Saved data entries
══════════════════════════════
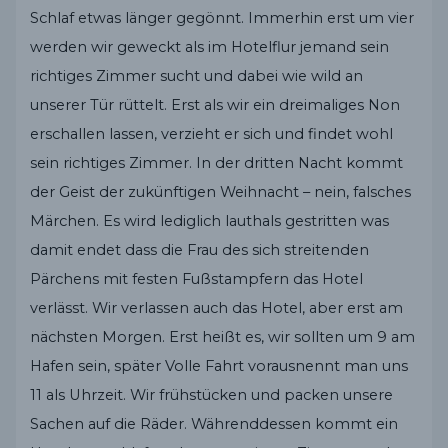
Schlaf etwas länger gegönnt. Immerhin erst um vier
werden wir geweckt als im Hotelflur jemand sein
richtiges Zimmer sucht und dabei wie wild an
unserer Tür rüttelt. Erst als wir ein dreimaliges Non
erschallen lassen, verzieht er sich und findet wohl
sein richtiges Zimmer. In der dritten Nacht kommt
der Geist der zukünftigen Weihnacht – nein, falsches
Märchen. Es wird lediglich lauthals gestritten was
damit endet dass die Frau des sich streitenden
Pärchens mit festen Fußstampfern das Hotel
verlässt. Wir verlassen auch das Hotel, aber erst am
nächsten Morgen. Erst heißt es, wir sollten um 9 am
Hafen sein, später Volle Fahrt vorausnennt man uns
11 als Uhrzeit. Wir frühstücken und packen unsere
Sachen auf die Räder. Währenddessen kommt ein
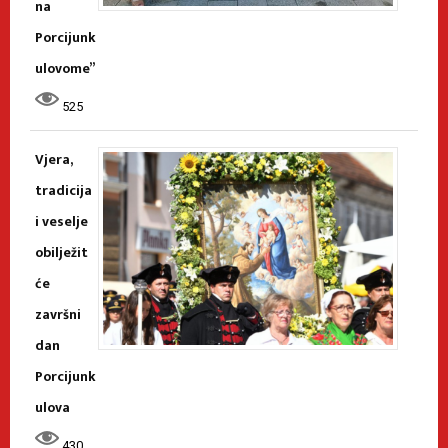
na
Porcijunk
ulovome”
525
Vjera,
tradicija
i veselje
obilježit
će
završni
dan
Porcijunk
ulova
430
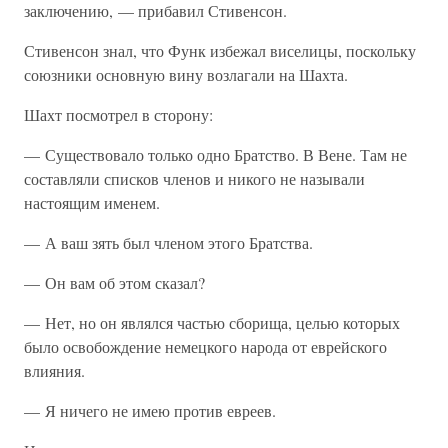
заключению, — прибавил Стивенсон.
Стивенсон знал, что Функ избежал виселицы, поскольку
союзники основную вину возлагали на Шахта.
Шахт посмотрел в сторону:
— Существовало только одно Братство. В Вене. Там не
составляли списков членов и никого не называли
настоящим именем.
— А ваш зять был членом этого Братства.
— Он вам об этом сказал?
— Нет, но он являлся частью сборища, целью которых
было освобождение немецкого народа от еврейского
влияния.
— Я ничего не имею против евреев.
══════════════════════════════
Go through the entries and copy every line with "kommt".

Task answer >>
sein richtiges Zimmer. In der dritten Nacht kommt
Sachen auf die Räder. Währenddessen kommt ein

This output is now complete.